• _TASK DESCRIPTION_: Verbatim copy, images excluded: write out each record shown below.

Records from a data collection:
□ □ □ □ □ □ □
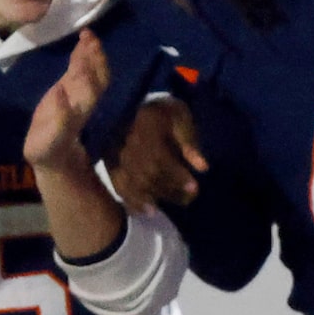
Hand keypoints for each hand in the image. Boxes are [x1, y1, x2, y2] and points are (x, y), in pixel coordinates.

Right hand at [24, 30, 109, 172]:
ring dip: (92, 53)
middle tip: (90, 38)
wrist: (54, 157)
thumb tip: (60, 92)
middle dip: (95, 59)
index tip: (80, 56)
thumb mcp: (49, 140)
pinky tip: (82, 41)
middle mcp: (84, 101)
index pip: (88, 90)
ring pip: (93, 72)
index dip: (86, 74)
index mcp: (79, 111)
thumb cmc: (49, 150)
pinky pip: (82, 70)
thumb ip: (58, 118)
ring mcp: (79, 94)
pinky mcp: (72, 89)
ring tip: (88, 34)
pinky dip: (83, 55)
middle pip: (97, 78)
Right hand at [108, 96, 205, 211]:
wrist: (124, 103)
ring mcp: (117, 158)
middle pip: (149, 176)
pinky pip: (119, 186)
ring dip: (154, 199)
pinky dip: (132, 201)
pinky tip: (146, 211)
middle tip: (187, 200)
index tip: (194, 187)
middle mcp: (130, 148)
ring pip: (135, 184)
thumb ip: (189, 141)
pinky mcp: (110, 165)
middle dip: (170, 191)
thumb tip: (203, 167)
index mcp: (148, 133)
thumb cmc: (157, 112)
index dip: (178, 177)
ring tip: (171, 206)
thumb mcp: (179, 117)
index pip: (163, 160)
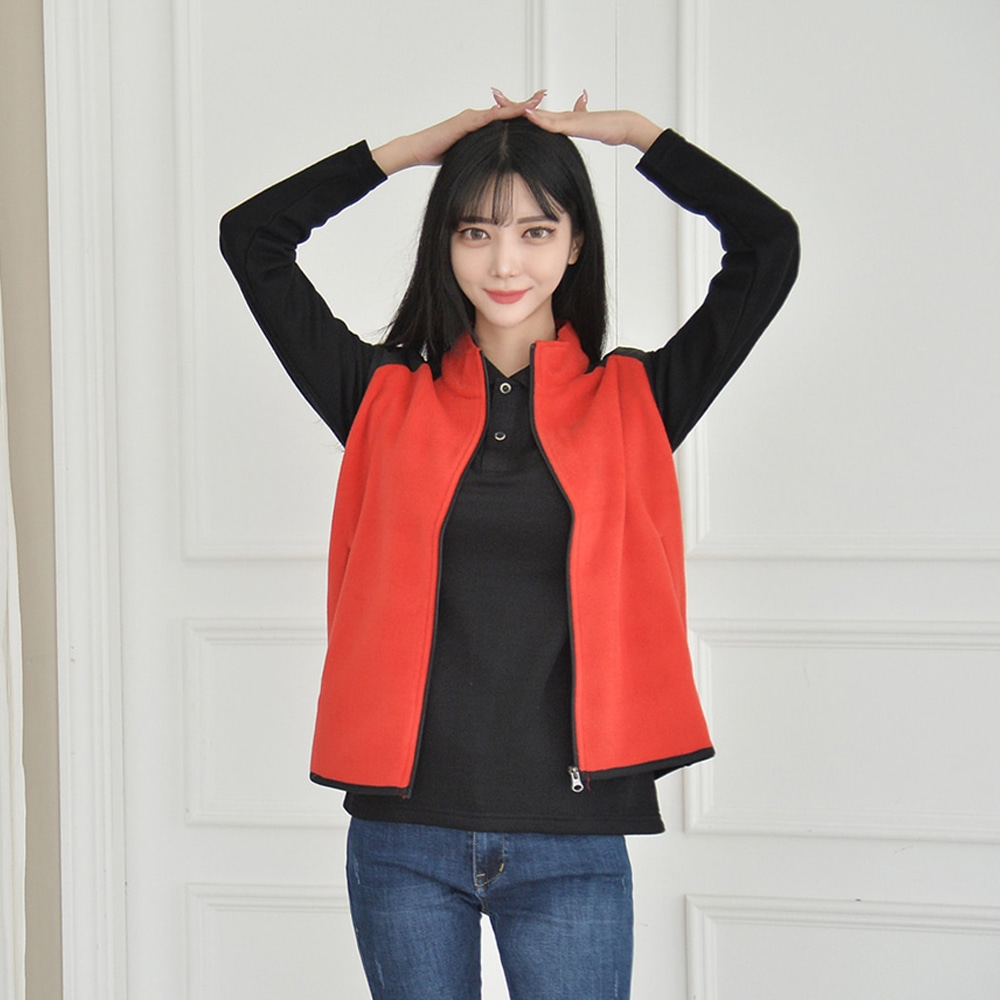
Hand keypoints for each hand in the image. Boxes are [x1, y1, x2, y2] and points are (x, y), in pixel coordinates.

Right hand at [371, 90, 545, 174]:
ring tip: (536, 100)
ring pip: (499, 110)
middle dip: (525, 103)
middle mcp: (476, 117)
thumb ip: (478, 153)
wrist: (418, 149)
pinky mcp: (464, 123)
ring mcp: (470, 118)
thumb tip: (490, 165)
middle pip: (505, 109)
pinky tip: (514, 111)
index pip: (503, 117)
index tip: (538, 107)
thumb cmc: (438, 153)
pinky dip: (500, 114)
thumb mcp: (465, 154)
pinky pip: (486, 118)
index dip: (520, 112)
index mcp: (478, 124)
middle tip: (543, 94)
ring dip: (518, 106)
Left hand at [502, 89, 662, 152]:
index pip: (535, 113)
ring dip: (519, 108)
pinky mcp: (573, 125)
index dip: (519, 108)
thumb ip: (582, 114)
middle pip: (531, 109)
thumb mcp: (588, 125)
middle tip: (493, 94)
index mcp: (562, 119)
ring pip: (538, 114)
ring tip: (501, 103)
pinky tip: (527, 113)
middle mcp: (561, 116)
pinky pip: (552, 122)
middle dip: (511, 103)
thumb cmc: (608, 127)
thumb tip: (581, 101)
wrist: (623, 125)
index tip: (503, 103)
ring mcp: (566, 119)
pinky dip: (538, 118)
□ □ □ □ □ □ □
• _WRITTEN SOLUTION_:
Hand keypoints for each hand in the image. Boxes are [x1, y1, x2, y2] and points are (x, y), in pixel coordinates.

Right hand at [24, 30, 109, 172]:
ring dip: (92, 53)
middle tip: (90, 38)
wrist: (54, 157)
thumb tip: (60, 92)
middle dip: (95, 59)
index tip: (80, 56)
thumb mcp: (49, 140)
pinky tip: (82, 41)
middle mcp: (84, 101)
index pip: (88, 90)
ring pip: (93, 72)
index dip: (86, 74)
index mcp: (79, 111)
thumb cmc: (49, 150)
pinky pip: (82, 70)
thumb ip: (58, 118)
ring mcp: (79, 94)
pinky mcp: (72, 89)
ring tip: (88, 34)
pinky dip: (83, 55)
middle pip: (97, 78)
Right hand at [108, 96, 205, 211]:
wrist: (124, 103)
ring mcp: (117, 158)
middle pip: (149, 176)
pinky pip: (119, 186)
ring dip: (154, 199)
pinky dip: (132, 201)
pinky tip: (146, 211)
middle tip: (187, 200)
index tip: (194, 187)
middle mcp: (130, 148)
ring pip: (135, 184)
thumb ip: (189, 141)
pinky mcp: (110, 165)
middle dip: (170, 191)
thumb tip: (203, 167)
index mcp: (148, 133)
thumb cmc: (157, 112)
index dip: (178, 177)
ring tip: (171, 206)
thumb mcp: (179, 117)
index pip: (163, 160)
Hand keypoints for each hand in the image. Boxes are [x1, y1, x2, y2] and points are (x, y), in pixel coordinates.

Right hand at [371, 90, 545, 174]:
ring tip: (536, 100)
ring pip: (499, 110)
middle dip: (525, 103)
middle mcp: (476, 117)
thumb ip: (478, 153)
wrist: (418, 149)
pinky mcp: (464, 123)
ring mcp: (470, 118)
thumb tip: (490, 165)
middle pip: (505, 109)
pinky tip: (514, 111)
index pip: (503, 117)
index tip: (538, 107)
thumb cmc: (438, 153)
pinky dip: (500, 114)
thumb mcp: (465, 154)
pinky pip: (486, 118)
index dip: (520, 112)
index mcp: (478, 124)
middle tip: (543, 94)
ring dip: (518, 106)
Left hand at [502, 89, 662, 152]:
index pip: (535, 113)
ring dip: (519, 108)
pinky mcp: (573, 125)
index dip: (519, 108)
thumb ip: (582, 114)
middle pip: (531, 109)
thumb mcp: (588, 125)
middle tip: (493, 94)
index mcp: (562, 119)
ring pip: (538, 114)
ring tip: (501, 103)
pinky tip: (527, 113)
middle mcp: (561, 116)
pinky pip: (552, 122)
middle dip: (511, 103)
thumb cmc: (608, 127)
thumb tip: (581, 101)
wrist: (623, 125)
index tip: (503, 103)
ring mcp: (566, 119)
pinky dip: (538, 118)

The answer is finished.